Berlin Syndrom

Die junge Australierin Clare (Teresa Palmer) ist als Backpackerin in Berlin unterwegs und fotografiert mit Vorliebe alte DDR-Bauten (aber was macht sie dann am Kottbusser Tor? Egal). Auf der Straße wird sie von dem deutschen Englischlehrer Andi (Max Riemelt) angesprochen. Die beiden verbringen Zeit und dann auch die Nacht miteinander. Nachdem Andi morgens zur Arbeit geht, bemerkt Clare verwundert, dass er sie in seiner Wohnung eingeschlossen hat.

Subtile Psychospiele und Machtkämpfe sind immer Teil von destruktiven Beziehungen. Klassiker solcher Plots, wie etwa „Die Katze auf dem heißen Blechdach“ (1958) demonstrieren, was sich Menschen an Grausamkeiten antun können, auch ohne physische Gewalt.

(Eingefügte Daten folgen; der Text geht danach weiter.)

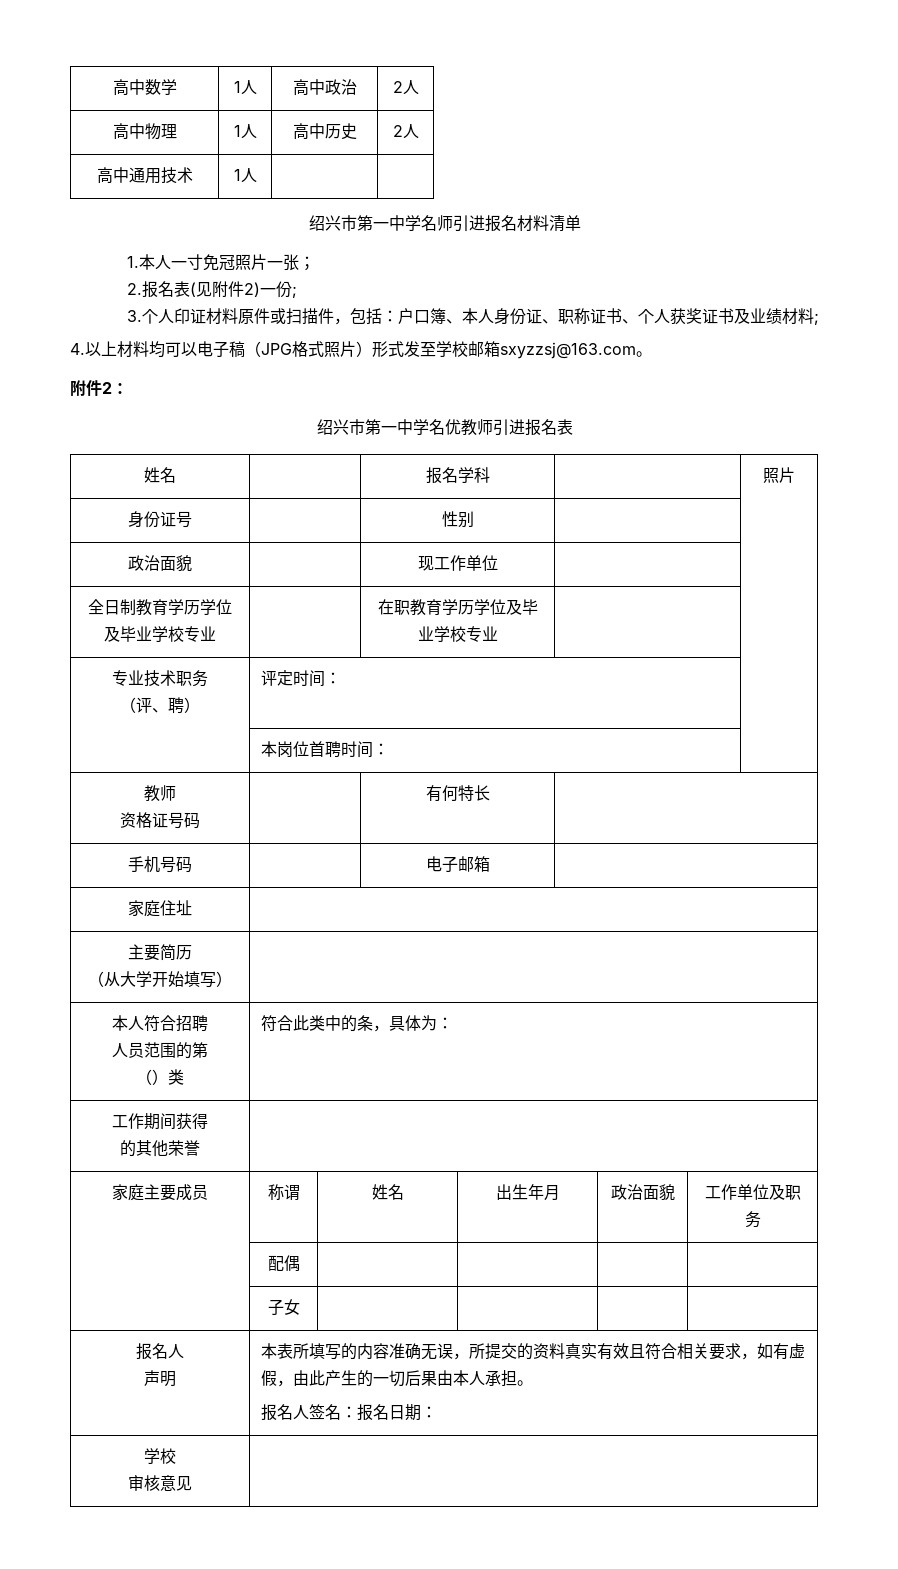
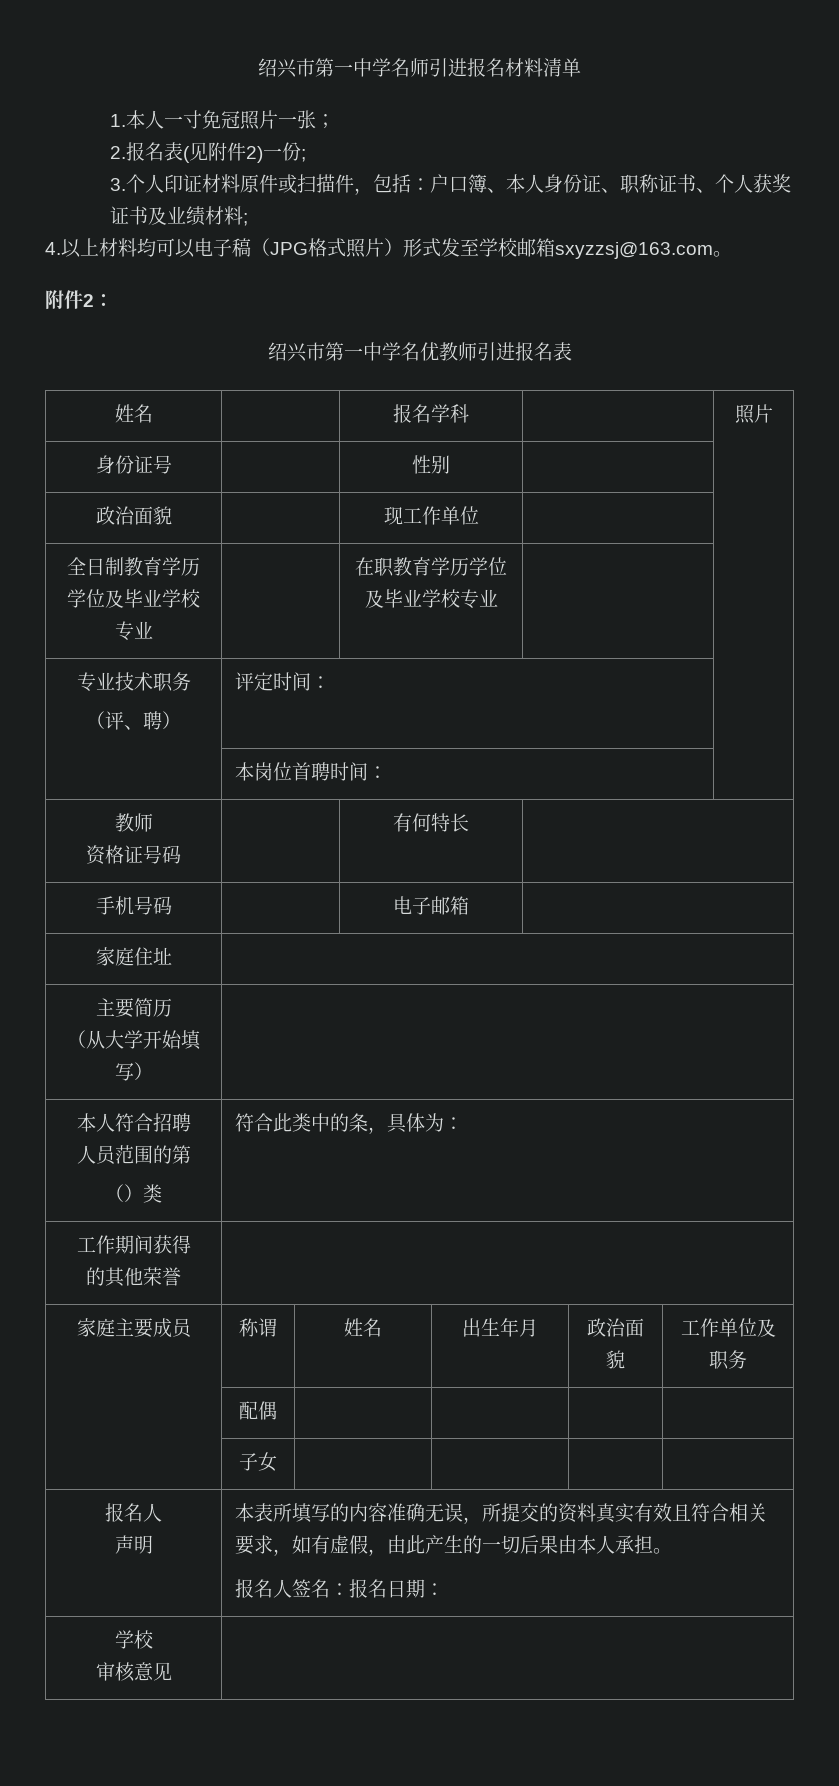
[112,79,177,96] [233,80,257,95] [292,79,357,96] [392,80,419,95] [112,123,177,140] [233,124,257,139] [292,123,357,140] [392,124,419,139] [96,167,193,184] [233,168,257,183] 高中数学 | 1人 | 高中政治 | 2人 // 高中物理 | 1人 | 高中历史 | 2人 // 高中通用技术 | 1人 | | // -> (258, 67) none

Wenn einer von beiden allerdings eingesperrt wird und der andere den Schlüssel hat, geht die Subtilitätsskala hoch bis zum Bluttrief-Horror, wie bei dem zu seiner Zeit umstrittenen Rape-Revenge-Klassiker „Extremities“ (1986), bei der Stephen-King-Verfilmung „Misery“ (1990), in der eine glühende Verehrerin ihren Lieblingsautor ans Bett fesselt oder auch bei Roman Polanskis Geständnis-Erzwingungs-Drama „Der Tod und das Mädchen“ (1994).

Berlin Syndrome (eine Anspielung auf das Stockholm-Syndrom) der australischen Regisseurin Cate Shortland hat eher keine ideologischen Hintergedanken, sondern ist ein gerader, klassischer Einsperr-Thriller. Gut gemacht, d. h. spannend und psychologisch glaubhaft. Er umschifft die meisten Ungereimtheiten, die man aus amerikanischen Thrillern ähnlicher Machart kennt und hält gut die Waage zwischen Schockeffekt und brodelndem Psychopathen-Terror. Stets zwischen der Macht des Täters und der Ohnmacht des Opfers ist dem Zuschauer nicht immer klar, was ehrlich und was manipulativ ist, was vorgetäuscht und was authentisch, wohl ebensowenig wie den Protagonisten selbst.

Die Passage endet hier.